Australia on the Brink of Heavy Defeat
Only a last day rear guard action can save Australia from a heavy defeat in Perth with the hosts struggling at 4/153 in chase of an improbable 538 they were set for victory. Australia have not lost the opening Test of a home summer since 1988, however will require a 6-hour stonewall from their middle and lower order here in order to stave off defeat. Maybe they can draw inspiration from Faf Du Plessis batting the whole of Day 5 back in Adelaide four years ago when South Africa entered Day 5 in a similar position 4 wickets down and with a draw their best result possible. Day 4 was dominated by the tourists once again and much will depend on Usman Khawaja and under pressure pair Mitchell Marsh and Peter Neville if Australia are to secure a back to the wall draw against the odds on a wicket starting to play some tricks. Kagiso Rabada was the best of the South African bowlers taking 3/49, with the tourists other wicket coming courtesy of a remarkable bit of fielding from Tebendo Bavuma to dismiss David Warner. Warner looked in total command and the highly skilled bit of improvisation from Buvama sprung the tourists back to life as they took wickets at regular intervals. Earlier in the day Quinton De Kock and Vernon Philander piled on the pain for the hosts with half centuries of their own. Whilst many in the commentary box were critical of Du Plessis' decision to bat on for a lead well over 500, he was well aware he was a bowler down and wanted to grind Australia further into the dirt on Day 4.
Rabada Delivers on Day 4
With spearhead fast bowler Dale Steyn out for 6 months with a shoulder injury, South Africa might have just found a more than willing replacement to lead their attack for the next decade. With 416 wickets at an average of 22, Steyn has been the premier fast bowler in the world for much of the last decade. Steyn, at 33 years of age and with injuries mounting, may not ever return to the dominant force he once was. However South Africa might have found gold with the emergence of Kagiso Rabada gathering momentum here on Day 4. Rabada was exceptional claiming the key wickets of Shaun Marsh, Steve Smith and Adam Voges on his way to taking 3/49 from 16 overs. Rabada was unlucky not to have a 4th wicket when Khawaja edged behind only to see Quinton De Kock and Hashim Amla in two minds as Amla grassed the low chance. Rabada bowled with good pace, and had excellent control of reverse swing as he enticed Marsh, Smith and Voges into edges on a probing 4th stump line. At just 21 years of age, Rabada has untapped potential and, if he can finish with 5 wickets in leading South Africa to a 1st Test win, his stocks will only grow higher.
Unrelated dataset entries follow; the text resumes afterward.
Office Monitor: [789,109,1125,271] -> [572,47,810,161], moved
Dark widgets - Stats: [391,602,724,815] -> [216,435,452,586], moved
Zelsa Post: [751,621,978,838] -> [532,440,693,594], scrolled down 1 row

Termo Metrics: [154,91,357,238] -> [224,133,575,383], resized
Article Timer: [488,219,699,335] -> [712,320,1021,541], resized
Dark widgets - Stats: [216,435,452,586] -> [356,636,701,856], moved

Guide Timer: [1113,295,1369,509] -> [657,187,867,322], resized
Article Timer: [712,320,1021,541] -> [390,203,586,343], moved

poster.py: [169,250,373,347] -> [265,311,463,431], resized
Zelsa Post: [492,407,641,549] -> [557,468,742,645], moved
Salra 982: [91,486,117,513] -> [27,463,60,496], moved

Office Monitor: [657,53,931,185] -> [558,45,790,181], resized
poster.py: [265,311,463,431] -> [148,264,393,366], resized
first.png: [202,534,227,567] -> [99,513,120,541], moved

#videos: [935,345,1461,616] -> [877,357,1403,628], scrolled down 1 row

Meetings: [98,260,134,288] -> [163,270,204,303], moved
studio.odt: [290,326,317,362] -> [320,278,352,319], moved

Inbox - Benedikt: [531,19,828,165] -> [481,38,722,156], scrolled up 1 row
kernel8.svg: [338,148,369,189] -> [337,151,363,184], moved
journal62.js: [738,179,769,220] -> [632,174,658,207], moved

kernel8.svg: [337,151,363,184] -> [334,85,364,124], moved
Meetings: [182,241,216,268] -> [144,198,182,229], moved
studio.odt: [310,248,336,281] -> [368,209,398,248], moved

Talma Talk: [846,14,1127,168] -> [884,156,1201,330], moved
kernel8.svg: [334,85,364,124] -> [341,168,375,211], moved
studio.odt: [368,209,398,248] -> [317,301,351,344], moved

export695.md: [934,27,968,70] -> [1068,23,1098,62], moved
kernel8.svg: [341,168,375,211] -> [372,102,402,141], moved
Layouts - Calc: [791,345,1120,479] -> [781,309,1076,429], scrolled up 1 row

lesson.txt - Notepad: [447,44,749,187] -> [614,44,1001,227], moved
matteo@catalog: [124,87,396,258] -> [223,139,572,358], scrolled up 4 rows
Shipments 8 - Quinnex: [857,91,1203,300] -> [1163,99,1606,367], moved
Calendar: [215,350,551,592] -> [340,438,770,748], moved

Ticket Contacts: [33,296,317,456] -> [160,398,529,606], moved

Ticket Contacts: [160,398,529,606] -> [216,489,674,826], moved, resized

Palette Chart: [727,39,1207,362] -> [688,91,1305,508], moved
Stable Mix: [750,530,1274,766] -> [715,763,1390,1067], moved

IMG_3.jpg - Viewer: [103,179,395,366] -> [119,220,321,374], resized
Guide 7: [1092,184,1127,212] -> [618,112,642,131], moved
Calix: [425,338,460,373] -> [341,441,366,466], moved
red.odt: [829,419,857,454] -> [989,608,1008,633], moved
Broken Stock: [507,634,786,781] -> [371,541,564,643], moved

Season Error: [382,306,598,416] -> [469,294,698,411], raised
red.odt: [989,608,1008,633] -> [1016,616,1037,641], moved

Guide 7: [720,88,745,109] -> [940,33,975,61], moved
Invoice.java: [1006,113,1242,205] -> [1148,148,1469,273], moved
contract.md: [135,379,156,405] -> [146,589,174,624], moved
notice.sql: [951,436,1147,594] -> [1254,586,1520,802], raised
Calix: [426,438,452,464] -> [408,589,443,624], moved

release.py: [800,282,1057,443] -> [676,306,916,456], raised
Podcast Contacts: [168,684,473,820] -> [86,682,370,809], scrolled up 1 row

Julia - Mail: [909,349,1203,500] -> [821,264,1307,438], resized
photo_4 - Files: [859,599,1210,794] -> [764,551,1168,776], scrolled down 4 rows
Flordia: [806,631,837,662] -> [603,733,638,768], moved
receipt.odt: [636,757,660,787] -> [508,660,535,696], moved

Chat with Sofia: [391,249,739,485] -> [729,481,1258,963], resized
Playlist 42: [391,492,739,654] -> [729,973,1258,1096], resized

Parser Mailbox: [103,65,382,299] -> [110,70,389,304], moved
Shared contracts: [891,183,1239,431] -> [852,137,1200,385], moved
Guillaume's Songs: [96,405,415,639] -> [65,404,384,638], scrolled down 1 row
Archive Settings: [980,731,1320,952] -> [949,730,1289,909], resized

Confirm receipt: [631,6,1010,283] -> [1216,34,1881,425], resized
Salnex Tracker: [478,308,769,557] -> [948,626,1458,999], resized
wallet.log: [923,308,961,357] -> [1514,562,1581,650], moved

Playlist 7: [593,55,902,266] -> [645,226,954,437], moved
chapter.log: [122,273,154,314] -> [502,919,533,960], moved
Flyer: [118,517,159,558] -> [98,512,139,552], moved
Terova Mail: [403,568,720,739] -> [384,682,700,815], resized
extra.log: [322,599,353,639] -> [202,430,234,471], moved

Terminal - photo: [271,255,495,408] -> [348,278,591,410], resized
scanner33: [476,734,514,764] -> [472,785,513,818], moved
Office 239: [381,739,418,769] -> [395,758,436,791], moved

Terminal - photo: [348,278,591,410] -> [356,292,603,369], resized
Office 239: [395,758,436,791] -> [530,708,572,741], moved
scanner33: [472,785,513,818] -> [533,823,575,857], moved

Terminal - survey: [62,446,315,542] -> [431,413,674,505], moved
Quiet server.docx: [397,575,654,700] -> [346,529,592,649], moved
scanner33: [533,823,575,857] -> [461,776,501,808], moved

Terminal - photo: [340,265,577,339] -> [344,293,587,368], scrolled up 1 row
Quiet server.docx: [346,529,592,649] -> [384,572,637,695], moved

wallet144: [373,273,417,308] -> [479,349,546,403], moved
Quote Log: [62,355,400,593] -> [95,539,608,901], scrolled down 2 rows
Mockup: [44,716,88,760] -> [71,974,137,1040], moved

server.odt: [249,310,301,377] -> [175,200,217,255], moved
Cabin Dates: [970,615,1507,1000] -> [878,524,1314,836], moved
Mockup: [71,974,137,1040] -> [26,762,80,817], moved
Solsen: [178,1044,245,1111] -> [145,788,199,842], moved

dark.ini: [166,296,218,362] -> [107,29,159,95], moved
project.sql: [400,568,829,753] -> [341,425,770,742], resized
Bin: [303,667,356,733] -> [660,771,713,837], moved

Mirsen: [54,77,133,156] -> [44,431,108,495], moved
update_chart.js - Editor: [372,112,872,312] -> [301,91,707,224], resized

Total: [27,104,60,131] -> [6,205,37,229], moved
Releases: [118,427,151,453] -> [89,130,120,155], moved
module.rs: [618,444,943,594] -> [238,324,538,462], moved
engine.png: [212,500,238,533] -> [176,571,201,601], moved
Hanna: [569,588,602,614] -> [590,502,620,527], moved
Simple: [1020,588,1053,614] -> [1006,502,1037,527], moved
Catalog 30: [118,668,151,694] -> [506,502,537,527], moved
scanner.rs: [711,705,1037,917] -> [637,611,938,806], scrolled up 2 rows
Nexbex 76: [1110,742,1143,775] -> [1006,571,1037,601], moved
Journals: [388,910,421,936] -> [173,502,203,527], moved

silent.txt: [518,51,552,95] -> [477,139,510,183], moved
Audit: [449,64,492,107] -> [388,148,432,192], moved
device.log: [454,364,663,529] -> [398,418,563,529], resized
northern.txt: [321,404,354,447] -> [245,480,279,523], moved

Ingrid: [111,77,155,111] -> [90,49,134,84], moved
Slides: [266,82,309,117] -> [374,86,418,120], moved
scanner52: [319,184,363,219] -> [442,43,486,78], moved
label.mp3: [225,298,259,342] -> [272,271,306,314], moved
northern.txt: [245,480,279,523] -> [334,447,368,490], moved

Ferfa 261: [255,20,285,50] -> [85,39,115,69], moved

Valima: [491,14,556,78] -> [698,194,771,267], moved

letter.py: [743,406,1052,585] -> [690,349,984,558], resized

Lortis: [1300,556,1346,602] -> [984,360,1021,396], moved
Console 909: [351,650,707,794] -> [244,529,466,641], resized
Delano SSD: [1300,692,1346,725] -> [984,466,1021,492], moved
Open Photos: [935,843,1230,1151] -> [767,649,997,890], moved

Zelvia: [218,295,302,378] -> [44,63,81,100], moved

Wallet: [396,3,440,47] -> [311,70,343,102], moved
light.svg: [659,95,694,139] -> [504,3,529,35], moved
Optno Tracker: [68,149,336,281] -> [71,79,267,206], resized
Steve Smith and Nathan Lyon Relationship Under the Microscope
Nathan Lyon returned the worst figures of his Test career on Day 4 going wicketless and conceding 146 runs from 34 overs of toil. It was notable that Smith gave Lyon just 12 overs on Day 3 and refused to turn to his spinner until after the lunch break despite the searingly hot temperatures and growing partnership between Dean Elgar and JP Duminy. On the recent tour of Sri Lanka, both Smith and coach Darren Lehmann were highly critical of Lyon in the press blaming Australia's spinner as much as the batsmen for the series defeat. Whilst Lyon returned 16 wickets at 31 on the tour, Smith felt Lyon should have been more consistent and taken wickets at a better strike rate much like his Sri Lankan counterparts. It seemed an unnecessary shot against Lyon when the batsmen had failed miserably to build any sort of total all tour long. Whilst Michael Clarke seemed to deploy Lyon early and often, it's up for discussion whether Smith has lost some faith in the bowler. Lyon with 211 wickets is Australia's most successful off spinning bowler in its history and has always performed strongly at home. However, with a tour of India on the horizon, Lyon is suddenly under pressure to perform and take wickets against South Africa and Pakistan this home summer.